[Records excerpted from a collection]
§

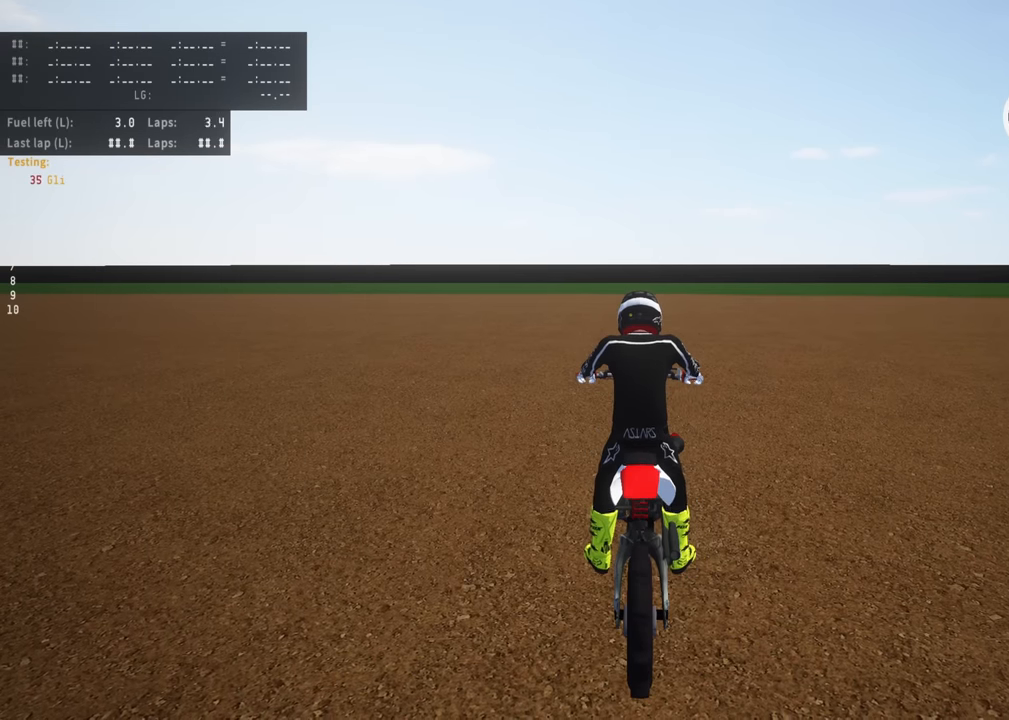
{"buttons": ["R2"], "left_stick": "center", "right_stick": "center", "events": [[66, "SQUARE", "up"], [150, "SQUARE", "down"], [250, "SQUARE", "up"]]}
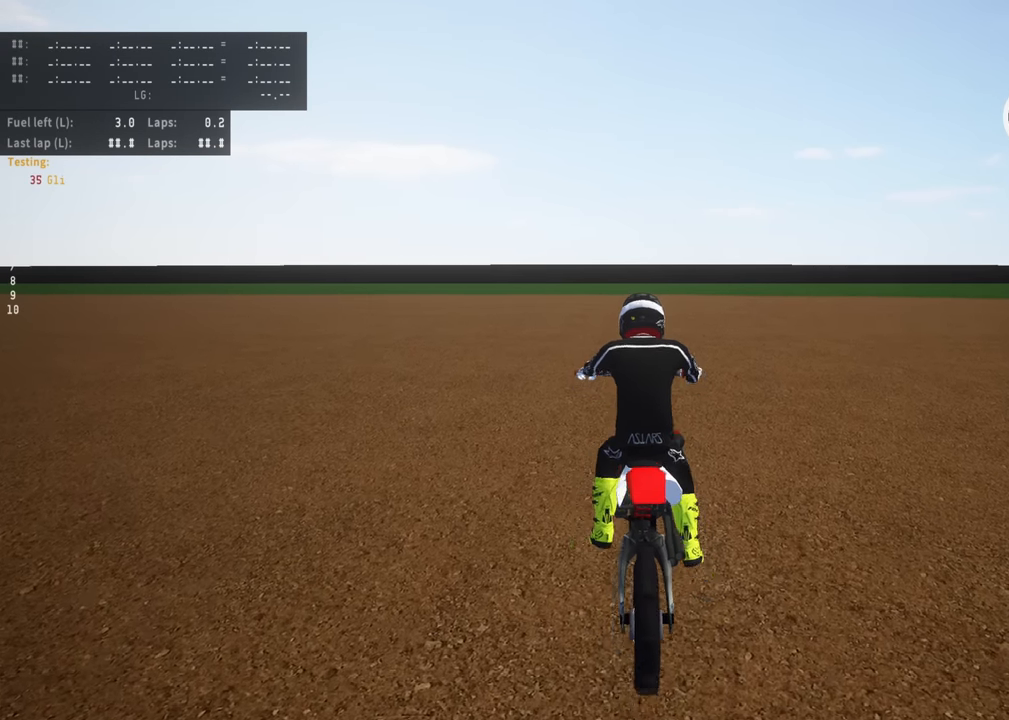
{"buttons": [], "left_stick": "center", "right_stick": "center", "events": [[300, "R2", "up"]]}
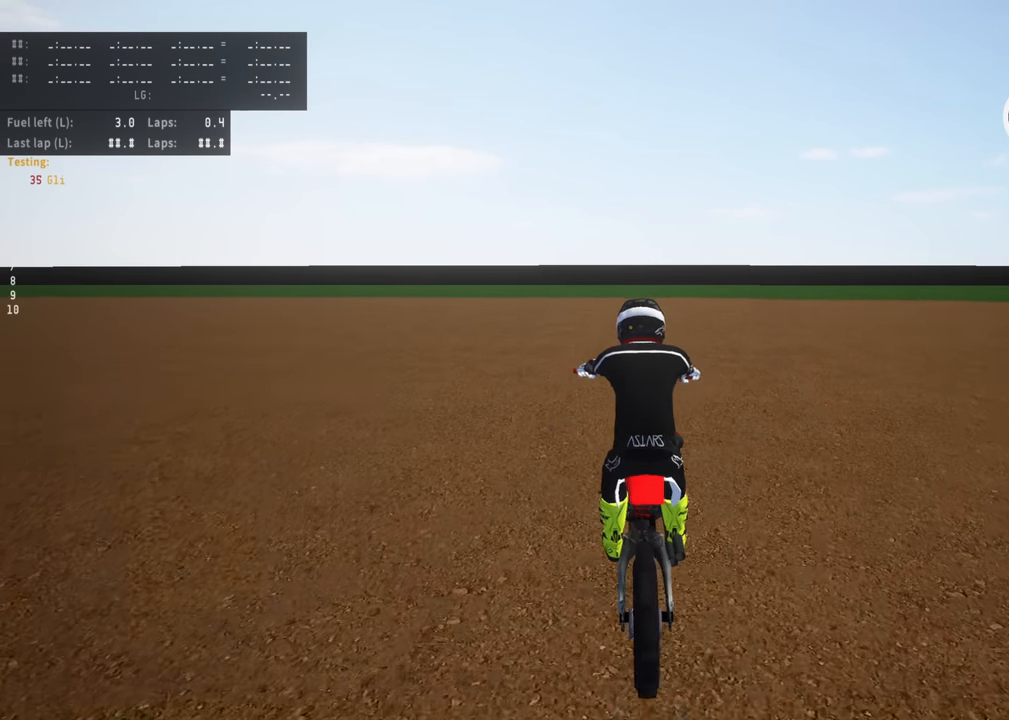
{"buttons": [], "left_stick": "center", "right_stick": "center", "events": []}
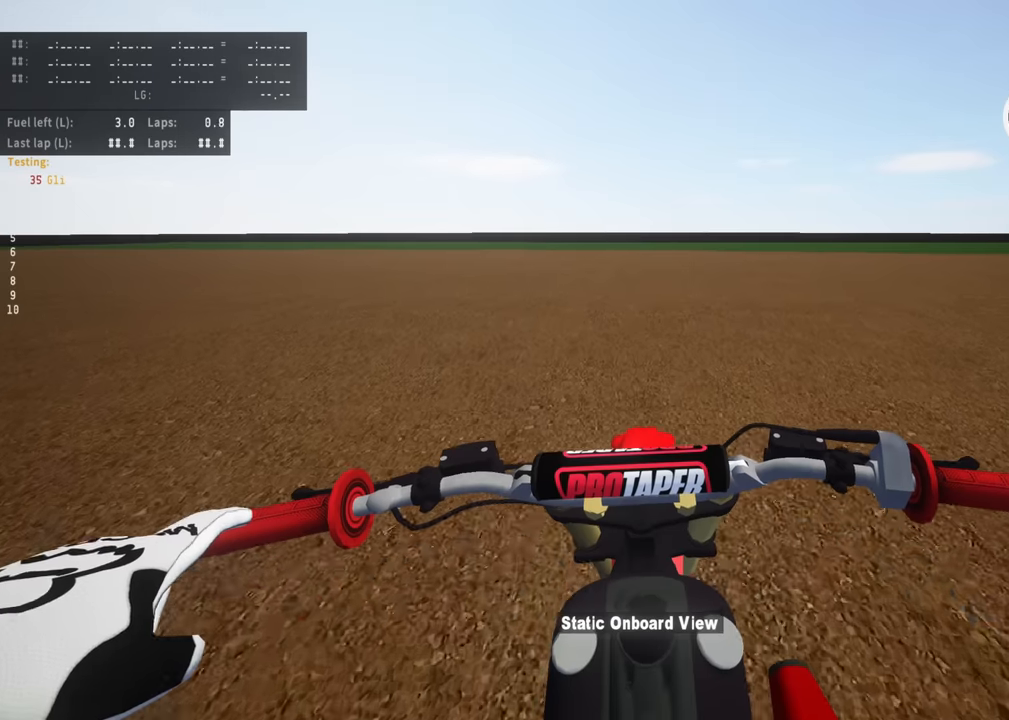
{"buttons": [], "left_stick": "center", "right_stick": "center", "events": []}
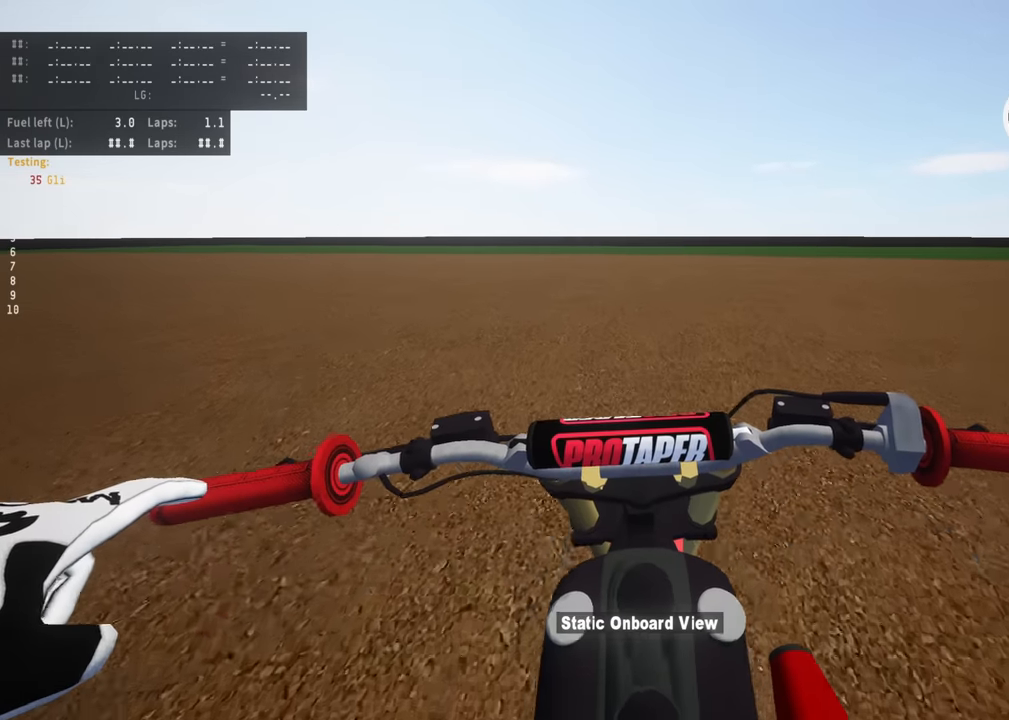
{"buttons": [], "left_stick": "center", "right_stick": "center", "events": []}
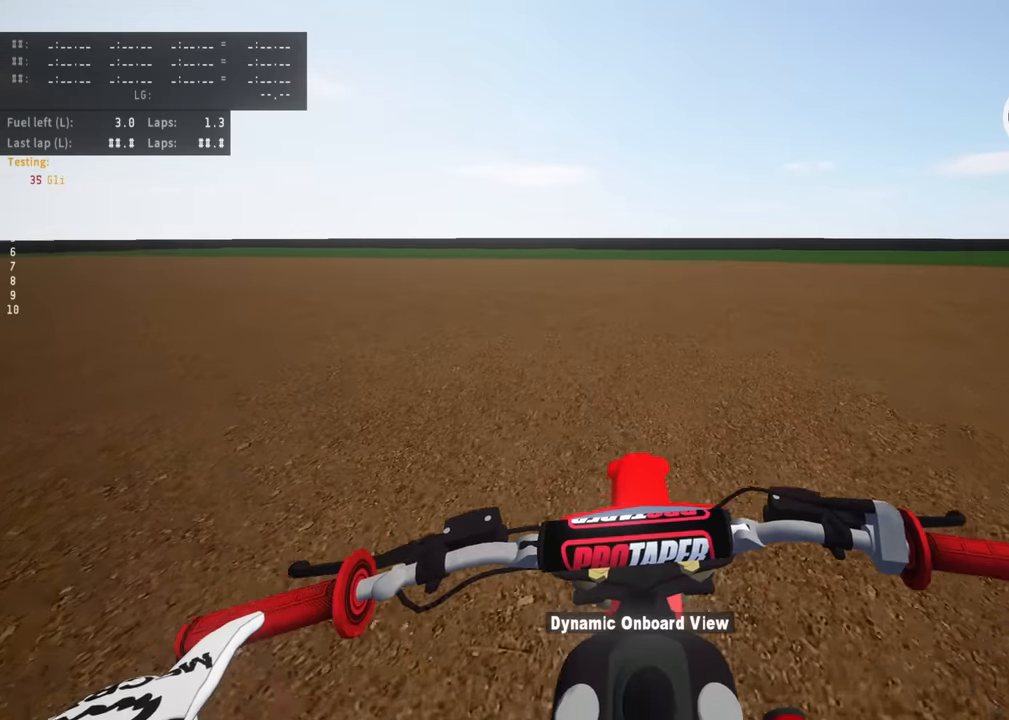
{"buttons": [], "left_stick": "center", "right_stick": "center", "events": []}
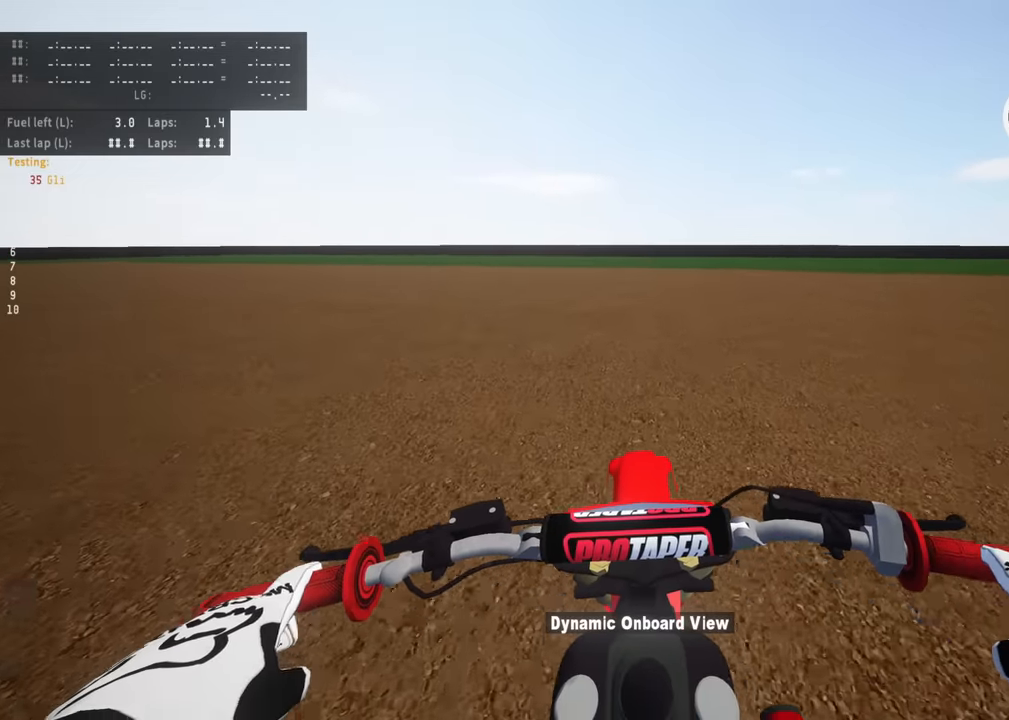
{"buttons": ["R2"], "left_stick": "center", "right_stick": "up-right", "events": [[166, "R2", "down"], [283, "right_stick", "up-right"]]}
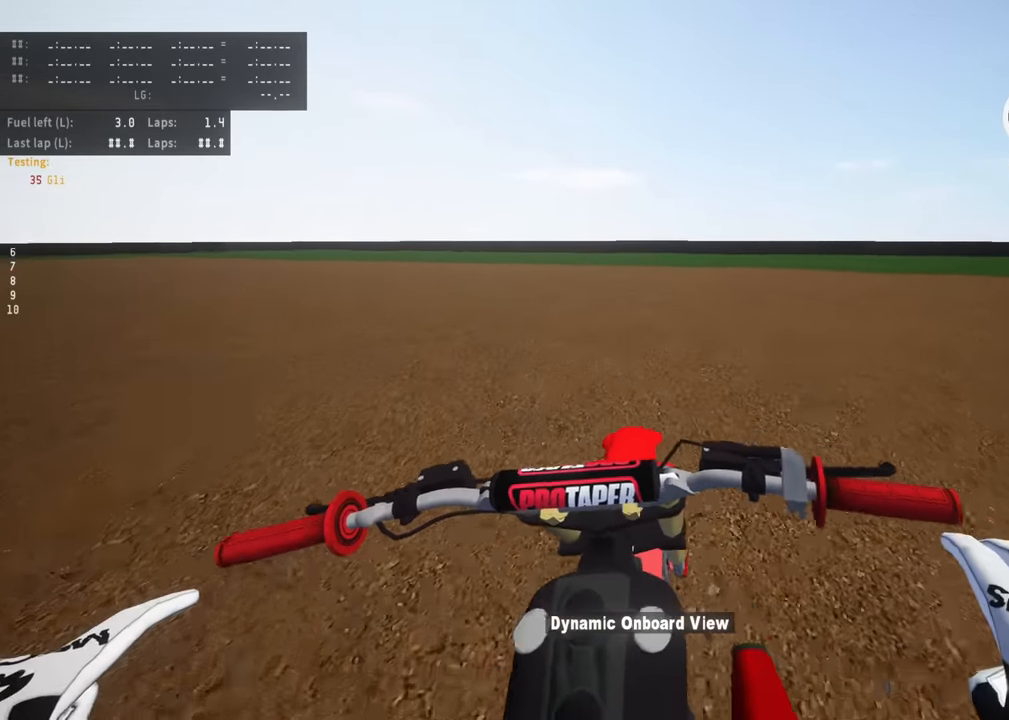
{"buttons": ["R2"], "left_stick": "center", "right_stick": "up-right", "events": []}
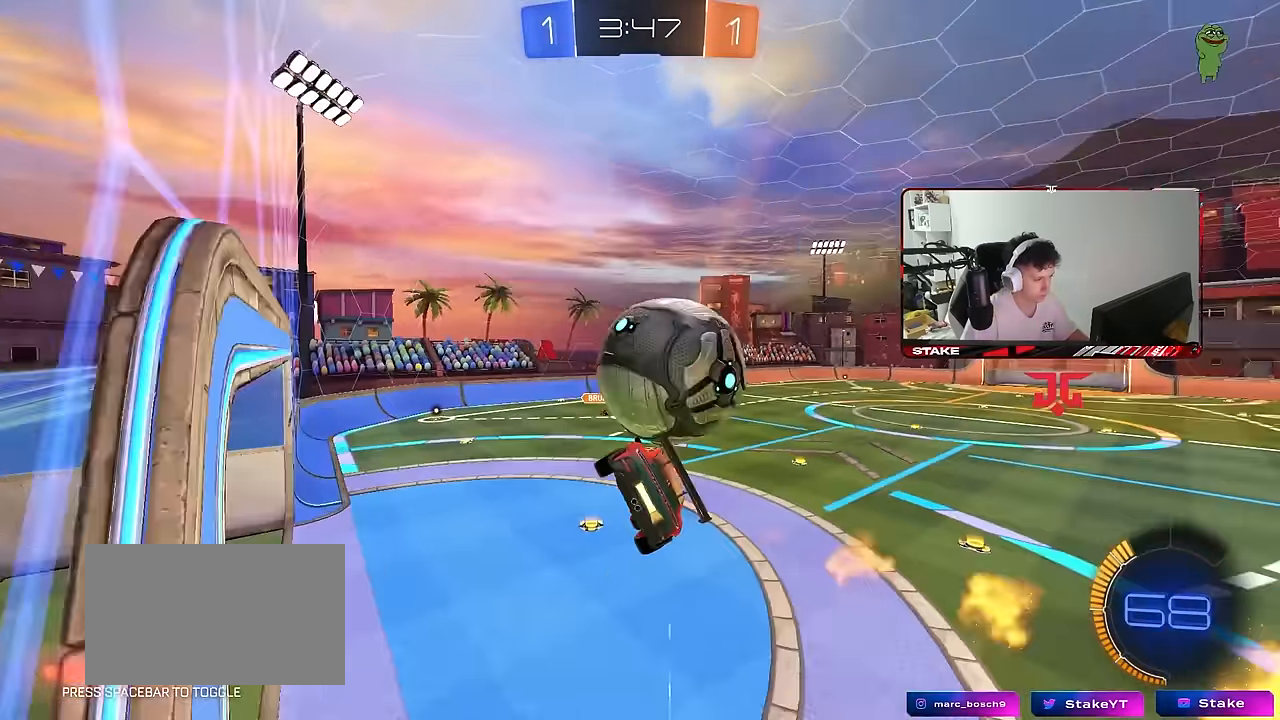
Gameplay with keyboard and mouse; each line is a JSON object with the keys and mouse buttons held at the frame after it. "events" lists presses ("down") and releases ("up") of "1", "2", "3", "4", "5", "a", "alt", "c", "caps_lock", "ctrl", "d", "e", "f", "g", "q", "r", "s", "shift", "space", "t", "tab", "v", "w", "x", "z", "mouse_left", "mouse_wheel" and "mouse_right" between this image and that frame as [ms after this image, input, new state], when the widget could be followed in between. "mouse_left", "mouse_wheel", "mouse_right" = the "left", "wheel", "right" buttons of the "mouse" list. No other keys are recorded. "wheel" means that the mouse wheel is clicked or scrolled. "mouse_move" is the direction in which the mouse moves at that frame (one of eight, or "still"), when it could be read.
{"keys": ["d", "s", "shift"], "mouse": ["left"], "mouse_move": "still", "events": [[17, "s", "up"], [67, "a", "up"], [100, "shift", "up"], [100, "w", "down"], [150, "d", "down"], [150, "mouse_right", "down"], [200, "shift", "down"], [250, "s", "down"], [250, "w", "up"], [333, "mouse_right", "up"]]}
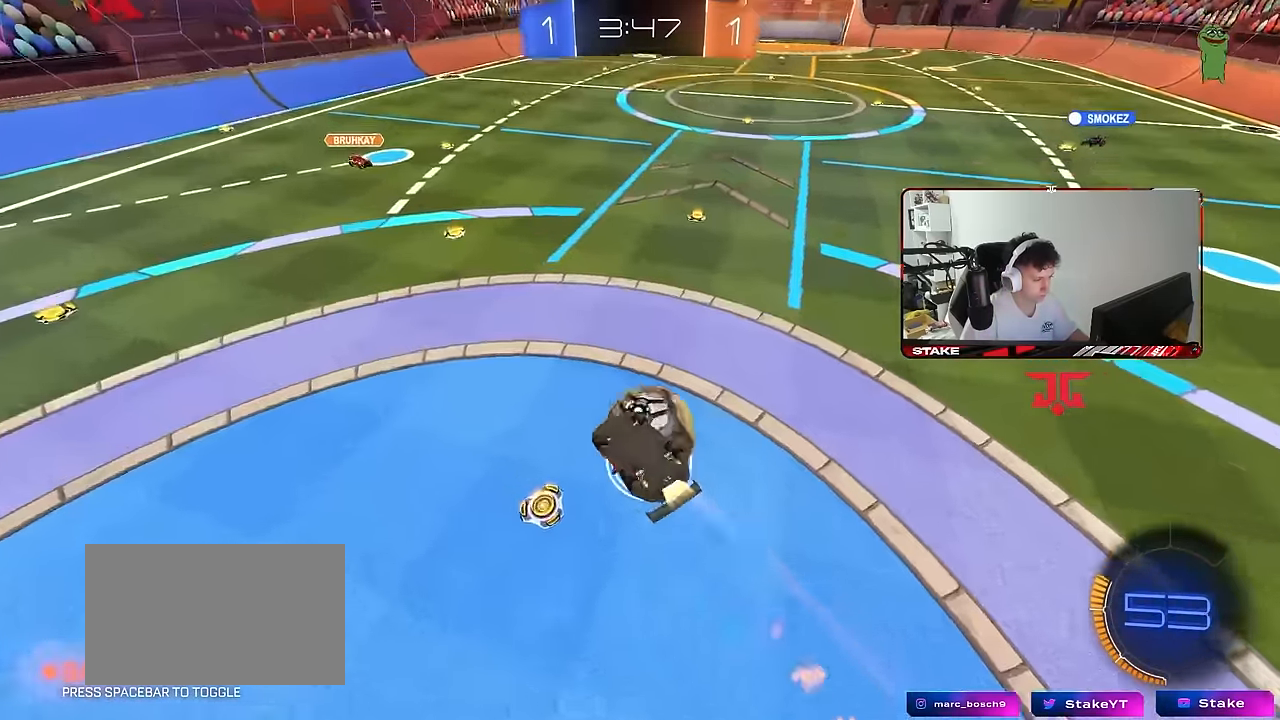
{"keys": ["s"], "mouse": ["left"], "mouse_move": "still", "events": [[33, "mouse_left", "up"], [117, "s", "up"], [217, "s", "down"], [350, "shift", "up"], [400, "d", "up"], [450, "mouse_left", "down"]]}
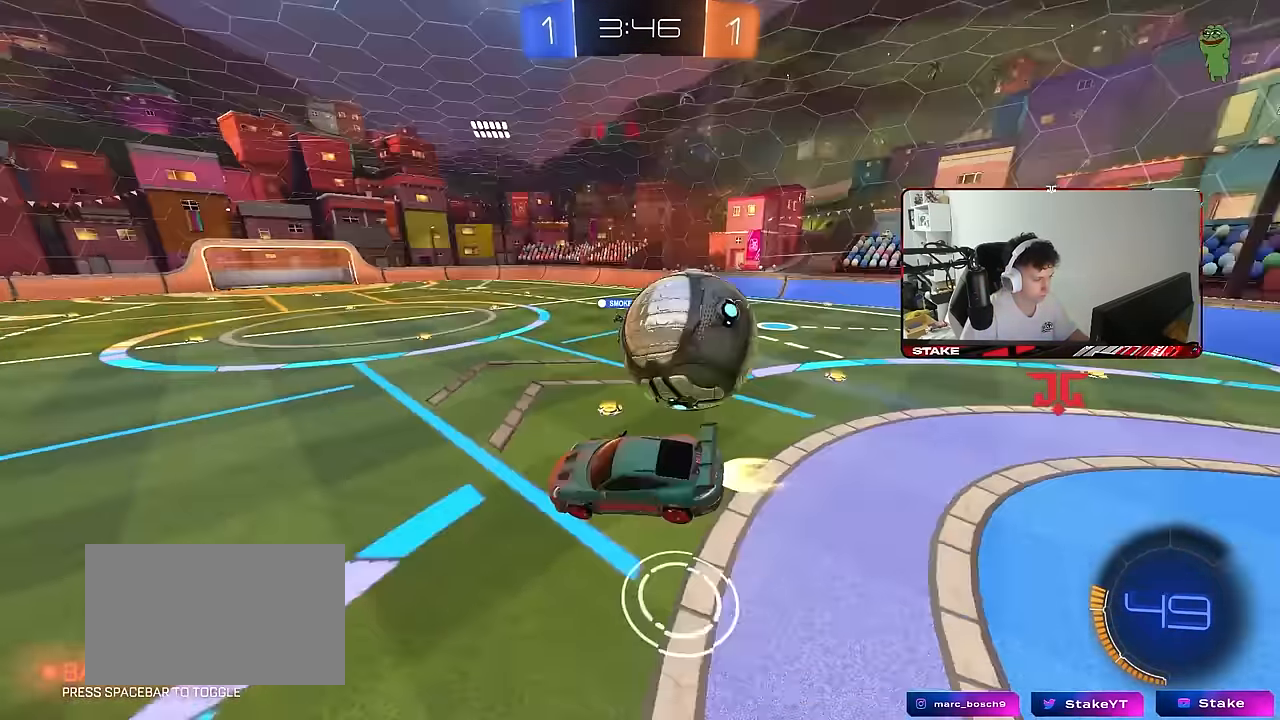
{"keys": ["a"], "mouse": [], "mouse_move": "still", "events": [[133, "s", "up"], [283, "mouse_left", "up"], [367, "a", "down"]]}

§

**Activity**
Show all lines above holding "shift".

**Output for this exercise**
Gameplay with keyboard and mouse; each line is a JSON object with the keys and mouse buttons held at the frame after it. "events" lists presses ("down") and releases ("up") of "1", "2", "3", "4", "5", "a", "alt", "c", "caps_lock", "ctrl", "d", "e", "f", "g", "q", "r", "s", "shift", "space", "t", "tab", "v", "w", "x", "z", "mouse_left", "mouse_wheel" and "mouse_right" between this image and that frame as [ms after this image, input, new state], when the widget could be followed in between. "mouse_left", "mouse_wheel", "mouse_right" = the "left", "wheel", "right" buttons of the "mouse" list. No other keys are recorded. "wheel" means that the mouse wheel is clicked or scrolled. "mouse_move" is the direction in which the mouse moves at that frame (one of eight, or "still"), when it could be read.
{"keys": ["d", "s", "shift"], "mouse": ["left"], "mouse_move": "still", "events": [[17, "s", "up"], [67, "a", "up"], [100, "shift", "up"], [100, "w", "down"], [150, "d", "down"], [150, "mouse_right", "down"], [200, "shift", "down"], [250, "s", "down"], [250, "w", "up"], [333, "mouse_right", "up"]]}
{"keys": ["s"], "mouse": ["left"], "mouse_move": "still", "events": [[33, "mouse_left", "up"], [117, "s", "up"], [217, "s", "down"], [350, "shift", "up"], [400, "d", "up"], [450, "mouse_left", "down"]]}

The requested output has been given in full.